Ediyak crinkled her nose and mouth into an expression half pucker, half smile. “More like a zookeeper—well, you’ll just have to meet her. She’s set up above the stables, so she can be near her little menagerie. I’d introduce you, but I’ve got the desk.”
“I’ll try and find her on my own.”
“Ask for Victoria Pellwell. Tall. Hard to miss.”
“Pellwell?”
“Victoria Pellwell.”
“Sounds like a heroine in a Gothic romance,” Valentine said. “Ailing father.”
“Lots of windswept moors and a cozy hayloft.”

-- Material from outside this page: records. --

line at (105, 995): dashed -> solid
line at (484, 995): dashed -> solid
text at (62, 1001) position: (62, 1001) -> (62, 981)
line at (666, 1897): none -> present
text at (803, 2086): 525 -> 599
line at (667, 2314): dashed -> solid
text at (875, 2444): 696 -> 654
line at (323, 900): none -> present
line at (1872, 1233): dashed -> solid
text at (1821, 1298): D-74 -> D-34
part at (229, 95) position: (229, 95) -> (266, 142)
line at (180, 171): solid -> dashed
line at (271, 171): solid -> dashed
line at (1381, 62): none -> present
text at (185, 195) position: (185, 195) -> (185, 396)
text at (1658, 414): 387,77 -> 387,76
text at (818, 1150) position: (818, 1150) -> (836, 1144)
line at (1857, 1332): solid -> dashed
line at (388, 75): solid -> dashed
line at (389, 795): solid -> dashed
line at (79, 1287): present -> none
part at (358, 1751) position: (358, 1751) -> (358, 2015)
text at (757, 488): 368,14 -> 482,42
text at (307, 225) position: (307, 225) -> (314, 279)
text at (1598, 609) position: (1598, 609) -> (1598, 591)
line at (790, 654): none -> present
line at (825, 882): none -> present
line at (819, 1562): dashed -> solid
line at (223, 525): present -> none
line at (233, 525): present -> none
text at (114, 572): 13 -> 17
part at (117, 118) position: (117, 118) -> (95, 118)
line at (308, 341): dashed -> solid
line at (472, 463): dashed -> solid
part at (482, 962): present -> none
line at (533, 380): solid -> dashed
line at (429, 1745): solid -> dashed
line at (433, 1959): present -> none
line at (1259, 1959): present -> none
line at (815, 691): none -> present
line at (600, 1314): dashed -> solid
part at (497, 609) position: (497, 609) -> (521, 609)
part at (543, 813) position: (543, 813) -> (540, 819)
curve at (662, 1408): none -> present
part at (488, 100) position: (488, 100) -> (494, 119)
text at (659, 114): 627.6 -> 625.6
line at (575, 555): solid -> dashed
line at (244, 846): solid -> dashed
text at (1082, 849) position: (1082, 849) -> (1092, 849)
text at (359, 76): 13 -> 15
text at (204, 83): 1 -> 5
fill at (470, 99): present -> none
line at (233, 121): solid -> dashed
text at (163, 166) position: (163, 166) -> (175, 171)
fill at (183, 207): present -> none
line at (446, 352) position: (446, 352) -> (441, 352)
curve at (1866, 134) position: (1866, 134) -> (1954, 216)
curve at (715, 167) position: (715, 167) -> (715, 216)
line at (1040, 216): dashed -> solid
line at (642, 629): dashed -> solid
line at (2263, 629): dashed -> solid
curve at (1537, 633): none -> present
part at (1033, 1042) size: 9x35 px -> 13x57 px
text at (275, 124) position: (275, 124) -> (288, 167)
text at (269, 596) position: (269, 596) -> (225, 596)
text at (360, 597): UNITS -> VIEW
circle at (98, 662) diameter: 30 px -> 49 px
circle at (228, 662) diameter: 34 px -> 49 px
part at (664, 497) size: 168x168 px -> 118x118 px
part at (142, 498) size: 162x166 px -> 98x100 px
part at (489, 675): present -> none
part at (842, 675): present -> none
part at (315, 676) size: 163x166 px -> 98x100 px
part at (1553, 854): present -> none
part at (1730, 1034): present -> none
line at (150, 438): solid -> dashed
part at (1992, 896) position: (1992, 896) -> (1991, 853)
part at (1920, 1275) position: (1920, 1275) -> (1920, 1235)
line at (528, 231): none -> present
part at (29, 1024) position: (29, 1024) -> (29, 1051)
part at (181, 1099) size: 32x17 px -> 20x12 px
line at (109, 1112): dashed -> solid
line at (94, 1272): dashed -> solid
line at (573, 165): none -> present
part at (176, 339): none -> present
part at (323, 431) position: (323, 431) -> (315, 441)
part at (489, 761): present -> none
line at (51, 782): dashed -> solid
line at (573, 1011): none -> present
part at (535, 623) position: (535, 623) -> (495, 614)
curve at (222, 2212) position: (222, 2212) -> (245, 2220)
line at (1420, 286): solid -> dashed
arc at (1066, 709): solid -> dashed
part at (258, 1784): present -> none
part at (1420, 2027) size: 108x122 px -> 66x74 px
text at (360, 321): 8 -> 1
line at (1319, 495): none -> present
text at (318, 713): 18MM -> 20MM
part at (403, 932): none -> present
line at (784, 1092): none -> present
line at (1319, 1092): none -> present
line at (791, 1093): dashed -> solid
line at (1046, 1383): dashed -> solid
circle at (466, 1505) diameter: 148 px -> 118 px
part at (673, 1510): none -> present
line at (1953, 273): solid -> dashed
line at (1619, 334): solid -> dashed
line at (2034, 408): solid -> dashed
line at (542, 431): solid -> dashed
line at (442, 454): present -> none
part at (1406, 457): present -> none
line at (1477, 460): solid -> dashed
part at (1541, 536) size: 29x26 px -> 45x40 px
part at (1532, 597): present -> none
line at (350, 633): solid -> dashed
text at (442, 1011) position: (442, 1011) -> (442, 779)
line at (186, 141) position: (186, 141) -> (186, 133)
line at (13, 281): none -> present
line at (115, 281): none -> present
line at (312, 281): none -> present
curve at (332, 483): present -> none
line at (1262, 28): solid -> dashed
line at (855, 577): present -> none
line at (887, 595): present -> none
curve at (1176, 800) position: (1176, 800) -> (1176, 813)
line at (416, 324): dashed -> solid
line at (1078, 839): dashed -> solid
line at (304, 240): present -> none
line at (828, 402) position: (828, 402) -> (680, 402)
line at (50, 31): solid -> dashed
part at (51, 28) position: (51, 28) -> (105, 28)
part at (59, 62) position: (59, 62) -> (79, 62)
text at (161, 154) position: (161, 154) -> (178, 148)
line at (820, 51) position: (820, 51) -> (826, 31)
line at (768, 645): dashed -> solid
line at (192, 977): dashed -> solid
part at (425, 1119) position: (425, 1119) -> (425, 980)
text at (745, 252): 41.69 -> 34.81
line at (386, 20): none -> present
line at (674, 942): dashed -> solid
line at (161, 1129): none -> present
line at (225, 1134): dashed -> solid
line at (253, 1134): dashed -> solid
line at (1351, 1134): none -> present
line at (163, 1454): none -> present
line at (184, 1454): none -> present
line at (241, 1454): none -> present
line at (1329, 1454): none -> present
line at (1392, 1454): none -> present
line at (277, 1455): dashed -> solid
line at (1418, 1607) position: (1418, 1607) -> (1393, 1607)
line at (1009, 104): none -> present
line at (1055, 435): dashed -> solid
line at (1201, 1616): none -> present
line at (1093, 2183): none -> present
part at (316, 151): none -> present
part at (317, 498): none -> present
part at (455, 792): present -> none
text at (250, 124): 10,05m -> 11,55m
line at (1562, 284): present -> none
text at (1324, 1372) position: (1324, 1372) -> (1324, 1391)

He felt a gentle pang. He’d touched his first woman in a hayloft. Molly Carlson, who’d grown up in an agricultural Kurian Zone in Wisconsin.
“Don’t forget the tin bathtub that the maid has to fill with a kettle.” Valentine had baths on the mind. He disliked being dirty; personally, and professionally he didn’t like wandering headquarters looking like roadkill, so he made his excuses to Ediyak and headed off to the big basement bathroom and sauna next to what had presumably once been an exercise room. There he used one of the luxurious, multihead showers to soap his collection of Tennessee and Kentucky dirt off and changed into clean fatigues. He handed his newly acquired boots to Bee for polishing.
Bee was a “gray” Grog, a member of a muscular, thick-skinned fighting race of near-human intelligence. Or maybe they were as smart as humans, with a different way of presenting and learning. Grogs possessed good instincts for machinery and weapons, tools and plants and animals, but they fell apart when put in front of a sketch board where two-dimensional icons represented the solid objects they understood. He’d known her previous companion, a stinky bounty hunter named Price, and had rescued her from a circus menagerie years later. She’d gained a few scars and lost vision in one eye serving him. Bee fretted when he was gone too long.